Camélia secoua la tête.

– Bah, j'imagine que ton indice est fiable. Mais je te préviens, si je vais à Umbra et que je me fais poignarder, je te jure que je te hanterais pour toute ta vie ! Et on verra qui aura peur des fantômes !!
– Argh ! geignit faussement Sofian. Je commence déjà à sentir des présences, j'espère que j'arriverai à dormir ce soir !
– C'est ça fiche-toi de moi !

Après avoir menacé de frapper Sofian, Camélia se leva en soufflant.

– Il commence à se faire tard, je dois rentrer avant que ma mère ne s'inquiète. Elle n'aime pas trop être seule... tu comprends, si moi j'ai réussi à... dépasser l'obstacle, c'est un peu plus difficile pour elle.
– … je vois.
– …. bref, à demain au lycée, avant de s'éloigner.
– Hé attends ! Tu oublies quelque chose !
– … hein ?

Avec léger sourire Sofian sortit une petite boite en plastique dans sa veste, qu'il lança vers Camélia.

– Waah ! s'étonna t-elle en rattrapant la boîte de justesse. T'es malade ?! Depuis quand tu me lapides ?!
– Ouvre.

Intriguée, Camélia s'exécuta... et manqua de tomber dans les pommes.

– Immorals Bonds 2.5 !! s'écria t-elle. C-comment ?!
– Haha ! sourit Sofian en bombant le torse. C'est simple, tu te souviens de Jean-Kevin, le vendeur ? Avant de jeter la boîte du jeu à l'extérieur, il en avait extrait le CD. CD que j'ai pu récupérer par la suite, moyennant finance.
– Kyaaaaah !!! C'est trop génial !! Oh merci Sofian, merci !! Je retire tout ce que j'ai dit auparavant, t'es vraiment super comme mec !! Waaaaah !! C'est génialgénialgénialgénialgénial !!!
– … hahaha...

Sofian observait d'un œil perplexe une certaine lycéenne tourner joyeusement en rond comme une hystérique. Difficile de croire que cette même lycéenne venait d'avouer son tragique passé. Encore une fois, Sofian se dit que cette fille, Camélia Rozelia, était vraiment forte. Est-ce qu'un jour lui aussi, il serait capable de raconter son passé aussi simplement ?
Quelques images lui revinrent en tête.
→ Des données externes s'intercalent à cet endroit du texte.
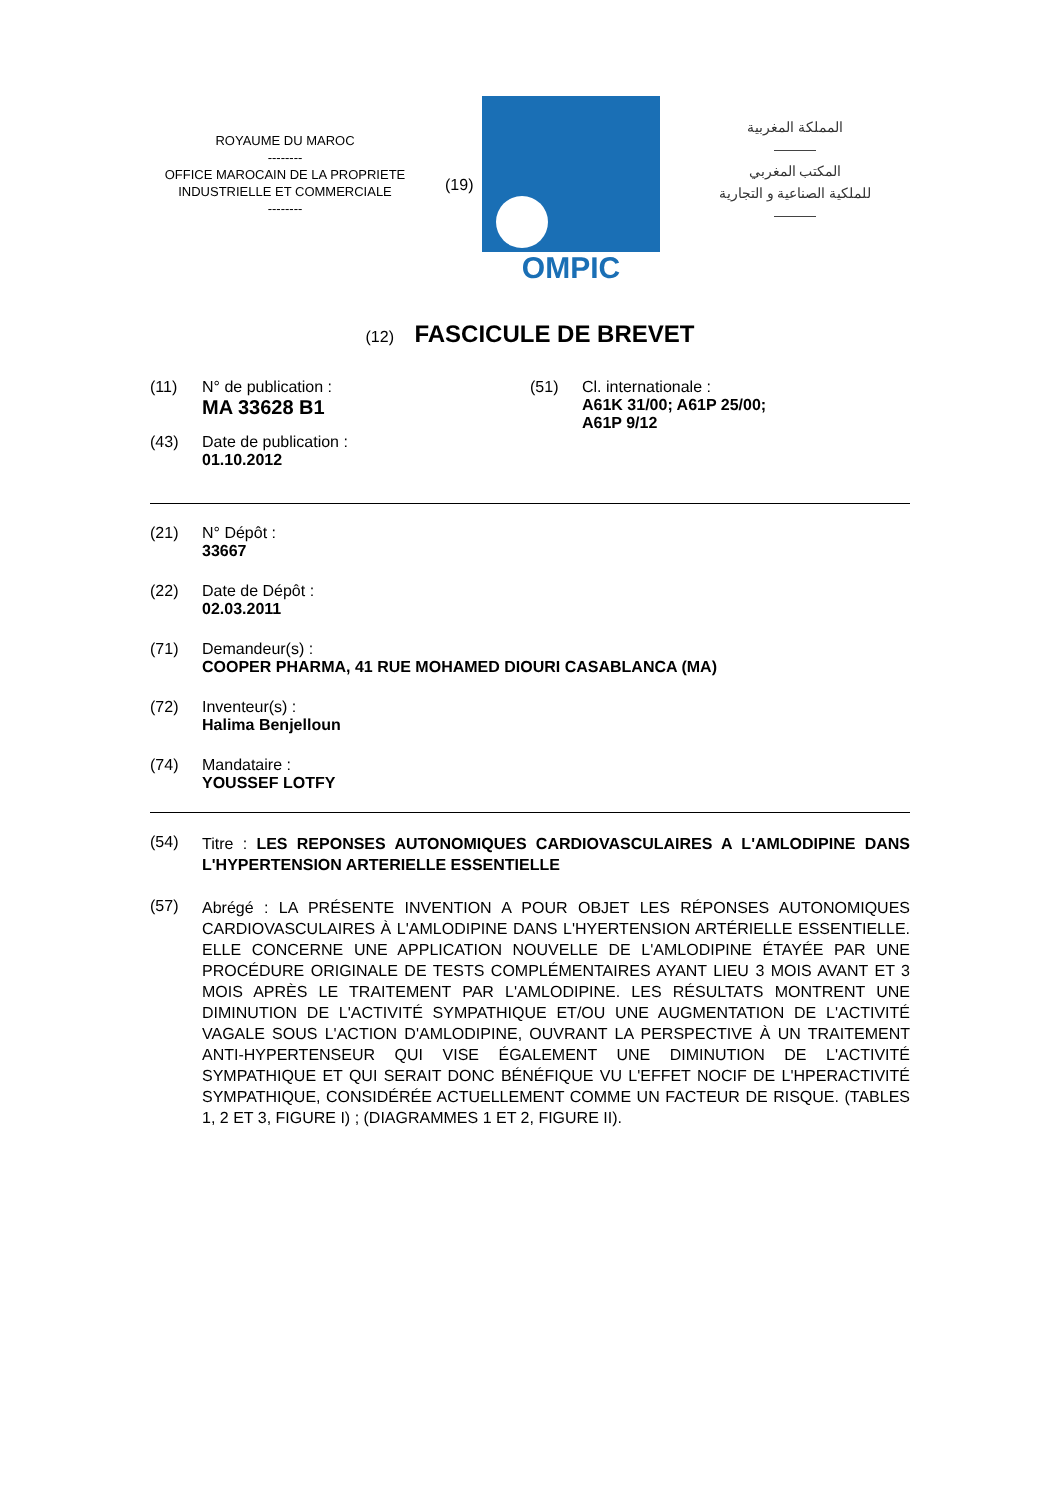ROYAUME DU MAROC
--------
OFFICE MAROCAIN DE LA PROPRIETE
INDUSTRIELLE ET COMMERCIALE
--------
(19)
OMPIC
المملكة المغربية
———
المكتب المغربي
للملكية الصناعية و التجارية
———
(12) FASCICULE DE BREVET
(11) N° de publication :
MA 33628 B1
(43) Date de publication :
01.10.2012
(51) Cl. internationale :
A61K 31/00; A61P 25/00;
A61P 9/12
(21) N° Dépôt :
33667
(22) Date de Dépôt :
02.03.2011
(71) Demandeur(s) :
COOPER PHARMA, 41 RUE MOHAMED DIOURI CASABLANCA (MA)
(72) Inventeur(s) :
Halima Benjelloun
(74) Mandataire :
YOUSSEF LOTFY
(54)
Titre : LES REPONSES AUTONOMIQUES CARDIOVASCULAIRES A L'AMLODIPINE DANS L'HYPERTENSION ARTERIELLE ESSENTIELLE
(57)
Abrégé : LA PRÉSENTE INVENTION A POUR OBJET LES RÉPONSES AUTONOMIQUES CARDIOVASCULAIRES À L'AMLODIPINE DANS L'HYERTENSION ARTÉRIELLE ESSENTIELLE. ELLE CONCERNE UNE APPLICATION NOUVELLE DE L'AMLODIPINE ÉTAYÉE PAR UNE PROCÉDURE ORIGINALE DE TESTS COMPLÉMENTAIRES AYANT LIEU 3 MOIS AVANT ET 3 MOIS APRÈS LE TRAITEMENT PAR L'AMLODIPINE. LES RÉSULTATS MONTRENT UNE DIMINUTION DE L'ACTIVITÉ SYMPATHIQUE ET/OU UNE AUGMENTATION DE L'ACTIVITÉ VAGALE SOUS L'ACTION D'AMLODIPINE, OUVRANT LA PERSPECTIVE À UN TRAITEMENT ANTI-HYPERTENSEUR QUI VISE ÉGALEMENT UNE DIMINUTION DE L'ACTIVITÉ SYMPATHIQUE ET QUI SERAIT DONC BÉNÉFIQUE VU L'EFFET NOCIF DE L'HPERACTIVITÉ SYMPATHIQUE, CONSIDÉRÉE ACTUELLEMENT COMME UN FACTEUR DE RISQUE. (TABLES 1, 2 ET 3, FIGURE I) ; (DIAGRAMMES 1 ET 2, FIGURE II).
Le sang. Beaucoup de sang. Et la trahison. Sofian fut soudain pris d'un furieuse envie de vomir. Il fit de son mieux pour garder sa posture. Il ne voulait pas inquiéter Camélia, qui était en ce moment si heureuse.
Finalement, ce n'était pas encore aujourd'hui qu'il pourrait en parler. Mais Camélia avait raison, l'on ne pouvait pas rester bloqué dans le passé toute sa vie, même si ce dernier était cauchemardesque.